Poll: Almost half of Brits believe Israel treats Palestinians the way Nazis treated Jews

Study also finds that one in five British people now hold antisemitic views – nearly double the level recorded in 2021

Zev Stub is the Times of Israel's Diaspora Affairs correspondent.

Pro-Palestinian supporters hold placards and wave flags on Downing Street in central London, on July 19, 2025, as they take part in a 'National March for Palestine' organized by the Palestine Solidarity Campaign. (CARLOS JASSO / AFP)
Pro-Palestinian supporters hold placards and wave flags on Downing Street in central London, on July 19, 2025, as they take part in a 'National March for Palestine' organized by the Palestine Solidarity Campaign. (CARLOS JASSO / AFP)

More than one in five British adults now hold entrenched antisemitic views, according to a survey published Sunday, while almost half think Israel treats the Palestinians like the Nazis treated the Jews.

The poll, conducted by YouGov in collaboration with Campaign Against Antisemitism (CAA), found that 21 percent of the British public agrees with at least four antisemitic statements. That was nearly double the level recorded in 2021, and the highest figure since the survey was first taken a decade ago.

Results are based on an online survey conducted on September 1-2. The results were published ahead of CAA’s march against antisemitism scheduled for Sunday afternoon, and a day after London police said they had arrested around 425 people at a demonstration in support of Palestine Action, a pro-Palestinian group proscribed by the government as a terrorist organization.

Nearly half of respondents (45%) said they believe Israel treats Palestinians like Nazis treated Jews, a sharp rise from 33% last year. Among 18- to 24-year-olds, that figure reached as high as 60%.

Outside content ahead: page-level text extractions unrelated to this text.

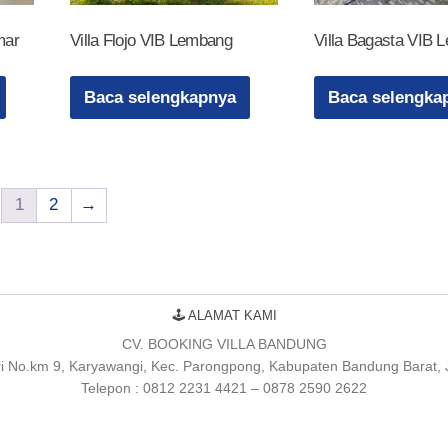
mar
Villa Flojo VIB Lembang
Villa Bagasta VIB 
Baca selengkapnya
Baca selengka
1
2
→
🕹 ALAMAT KAMI
CV. BOOKING VILLA BANDUNG
uri No.km 9, Karyawangi, Kec. Parongpong, Kabupaten Bandung Barat,
Telepon : 0812 2231 4421 – 0878 2590 2622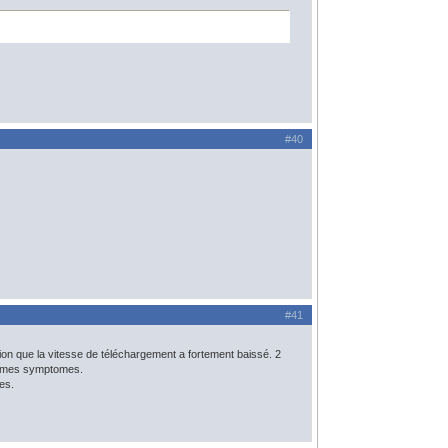
#40
#41
ion que la vitesse de téléchargement a fortement baissé. 2
 mêmes symptomes.
es.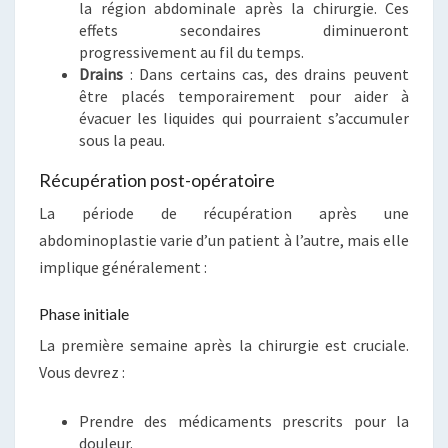
la région abdominale après la chirurgie. Ces
effets secondaires diminueront
progressivement au fil du temps.
Drains
: Dans certains cas, des drains peuvent
être placés temporairement pour aider à
évacuer les liquides qui pourraient s’accumuler
sous la peau.
Récupération post-opératoire
La période de récupération après une
abdominoplastie varie d’un patient à l’autre, mais elle
implique généralement :
Phase initiale
La première semaine après la chirurgie est cruciale.
Vous devrez :
Prendre des médicaments prescrits pour la
douleur.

“This is one of the most common antisemitic tropes that we see,” CAA said. “It both trivializes the Holocaust, in which six million Jews were industrially slaughtered, and insultingly accuses victims of the crime committed against them of perpetrating it.”

Overall, half (51%) of the British public, and 60% of young people, believe that antisemitism has increased in the UK since October 2023. Fifty-four percent said they do not know what “Zionism” means.

Young Britons expressed particularly troubling views. Almost half (49%) said they were uncomfortable spending time with people who openly support Israel, and only 31% agreed that Israel has a right to exist as a Jewish homeland. Nearly a fifth (19%) of young people said Hamas’s October 7, 2023, attack on Israel, in which the terror organization killed some 1,200 people and kidnapped 251, was justified.

About 10% of young people expressed a favorable view of Hamas, and 14% said they opposed classifying it as a terrorist organization.

Protesters hold a banner calling for sanctions to be placed on Israel during a demonstration in support of Palestinians in Gaza amid fears of starvation in the war-torn territory outside Downing Street in London on July 29, 2025. (JUSTIN TALLIS / AFP)

“Our country is clearly at a tipping point,” a CAA spokesperson said. “These are the highest antisemitism figures that we have ever recorded, having doubled in less than five years. Our young people are being radicalized into adopting hateful ideologies before our eyes. Britain will lose its soul to extremists unless the silent majority wakes up.”

The country is divided on the frequent pro-Palestine marches, with 32% viewing them negatively and 29% viewing them positively. However, a significant 69% said they believe the marches are achieving not very much or nothing at all, and 58% believe that the organizers of the protests should bear the costs of policing and clean-up, rather than taxpayers.

Participants in the survey were asked to respond to 12 statements — six relating to Judeophobic antisemitism and six relating to anti-Zionist antisemitism, as prescribed in the Generalised Antisemitism Scale devised by Daniel Allington of King’s College London, David Hirsh of Goldsmiths, and Louise Katz (then) of the University of Derby.

The study was published as antisemitic incidents in the United Kingdom continue to hover near record levels.

In the first half of 2025, some 1,521 antisemitic incidents were recorded, the second-highest total ever for a six-month period, after the same period in 2024, according to the Community Security Trust (CST), a nonprofit providing security protection to British Jews.

The highest number of incidents came in June, the month in which Israel fought its 12-day preemptive military campaign against Iran’s nuclear program. The highest daily total came on June 29, the day after the punk-rap duo Bob Vylan led mass chanting of “Death, Death to the IDF” at the Glastonbury Festival.